As I am a libertarian obsessed with monetary trends in specific, I have known about cryptocurrencies for years, and of course I’ve been writing about them for over a year. Now, my inbox is being flooded with family members telling me about them as if I’m a newbie. It’s funny but it’s also worrying. One family member who works at the CME has even told me that “all funds” believe it will go to $100,000 before zero. This is a guy who was and is actively involved in the BTC futures launch.

As former President Obama use to say all the time, let me be clear. I’m not saying that cryptocurrencies are just a crazy epidemic and it will all end and that’s it. Housing didn’t end in 2006. Gold didn’t end in 1980 and tulips are still for sale all around the world. But if you want to stay in the crypto game while drastically mitigating risk, you’d be much better off buying a basket of digital currencies, with the lowest transaction costs and fastest and best network.

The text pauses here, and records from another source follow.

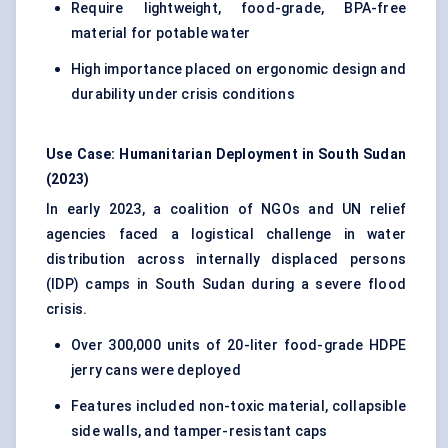
Require lightweight, food-grade, BPA-free
material for potable water
High importance placed on ergonomic design and
durability under crisis conditions
Use Case: Humanitarian Deployment in South Sudan
(2023)
In early 2023, a coalition of NGOs and UN relief
agencies faced a logistical challenge in water
distribution across internally displaced persons
(IDP) camps in South Sudan during a severe flood
crisis.
Over 300,000 units of 20-liter food-grade HDPE
jerry cans were deployed
Features included non-toxic material, collapsible
side walls, and tamper-resistant caps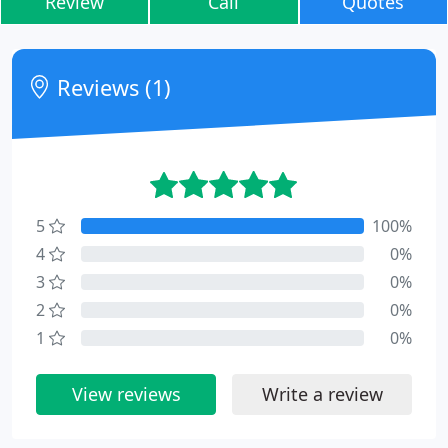
Review
Call
Quotes
Reviews (1)
5
100%
4
0%
3
0%
2
0%
1
0%
View reviews
Write a review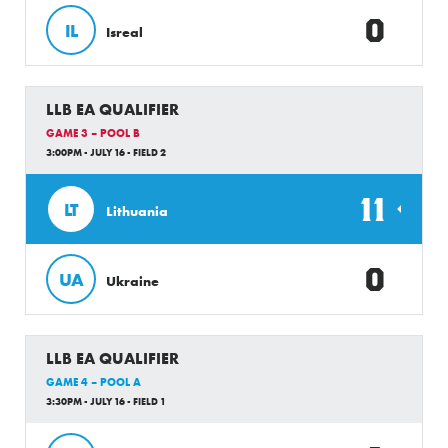
0
IL
Isreal
LLB EA QUALIFIER
GAME 3 – POOL B
3:00PM - JULY 16 - FIELD 2
11
LT
Lithuania
0
UA
Ukraine
LLB EA QUALIFIER
GAME 4 – POOL A
3:30PM - JULY 16 - FIELD 1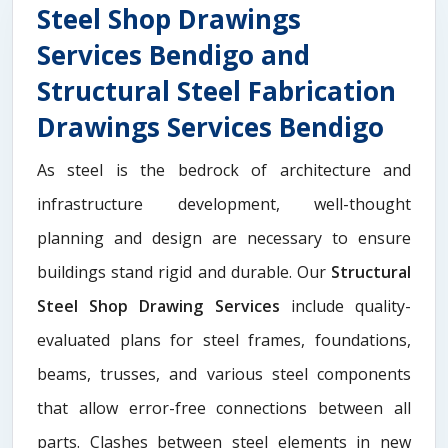
Steel Shop Drawings
Services Bendigo and
Structural Steel Fabrication
Drawings Services Bendigo
As steel is the bedrock of architecture and
infrastructure development, well-thought
planning and design are necessary to ensure
buildings stand rigid and durable. Our
Structural
Steel Shop Drawing Services
include quality-
evaluated plans for steel frames, foundations,
beams, trusses, and various steel components
that allow error-free connections between all
parts. Clashes between steel elements in new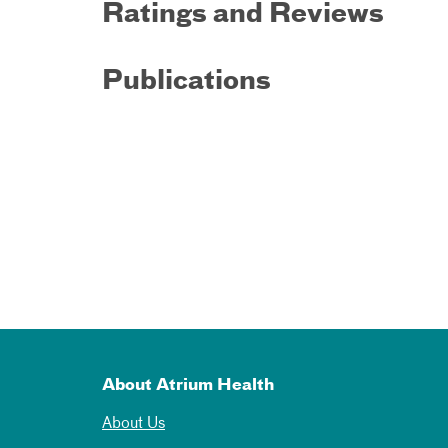
Ratings and Reviews
Publications
About Atrium Health
About Us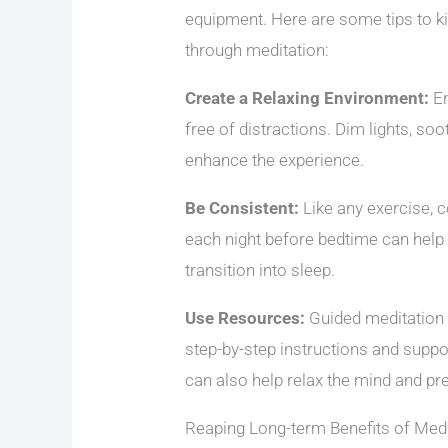
equipment. Here are some tips to ki
through meditation:
Create a Relaxing Environment:
En
free of distractions. Dim lights, so
enhance the experience.
Be Consistent:
Like any exercise, c
each night before bedtime can help y
transition into sleep.
Use Resources:
Guided meditation 
step-by-step instructions and suppo
can also help relax the mind and pre
Reaping Long-term Benefits of Medi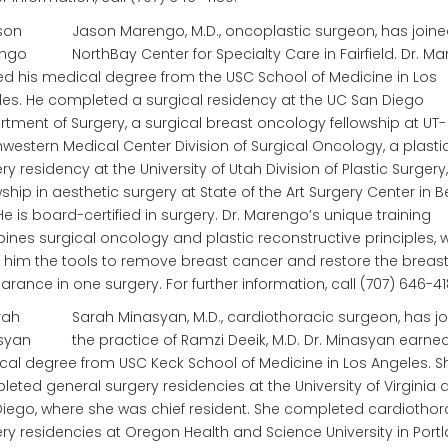
Jason Marengo, M.D., oncoplastic surgeon, has joine
NorthBay Center for Specialty Care in Fairfield. Dr. M
d his medical degree from the USC School of Medicine in Los
es. He completed a surgical residency at the UC San Diego
tment of Surgery, a surgical breast oncology fellowship at UT-
western Medical Center Division of Surgical Oncology, a plasti
ry residency at the University of Utah Division of Plastic Surgery
wship in aesthetic surgery at State of the Art Surgery Center in B
. He is board-certified in surgery. Dr. Marengo’s unique training
nes surgical oncology and plastic reconstructive principles, 
 him the tools to remove breast cancer and restore the breast
rance in one surgery. For further information, call (707) 646-41
Sarah Minasyan, M.D., cardiothoracic surgeon, has j
the practice of Ramzi Deeik, M.D. Dr. Minasyan earne
al degree from USC Keck School of Medicine in Los Angeles. S
eted general surgery residencies at the University of Virginia
iego, where she was chief resident. She completed cardiothor
ry residencies at Oregon Health and Science University in Port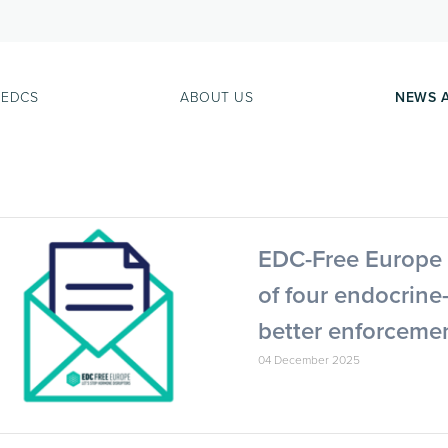
 EDCS
ABOUT US
NEWS 
EDC-Free Europe 
of four endocrine
better enforcemen
04 December 2025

BTC futures launch as transaction costs skyrocket above $20

It may be a little hard to see in this chart above from Bitinfocharts, (see the color key on the left for a better look) but the average transaction fee for Ethereum, Bitcoin Cash (BCH), litecoin, and SegWit Gold (SWG) are so far below BTC (called bitcoin above) that it’s laughable. BCH and SWG especially are forked from the same blockchain for this exact reason. Fundamentally, they are just better products if the point of cryptocurrencies is to transfer money. It just takes time for the brand to catch.

When buying pressure in BTC is finally exhausted, the selling pressure in these other currencies will be much less intense. And don’t forget, we have seen BTC money flow directly into BCH before, which could even mean that selling pressure in BTC could end up as buying pressure in other cryptocurrencies in the future, at least partially.

As for the futures market on the CME, I believe the most significant aspects are three: First, it allows institutional money to pile in, obviously. Second, it creates the possibility of a short squeeze, which, on top of the wildest market in the history of mankind, could make it even wilder. Third is the flipside of the first namely that futures can also spawn a short attack, intensifying selling pressure beyond what it would normally have been when buying pressure is exhausted. Futures will just make everything more extreme and volatile.

What times we live in, indeed. Or this could all be a dream. At this point it’s really hard to tell.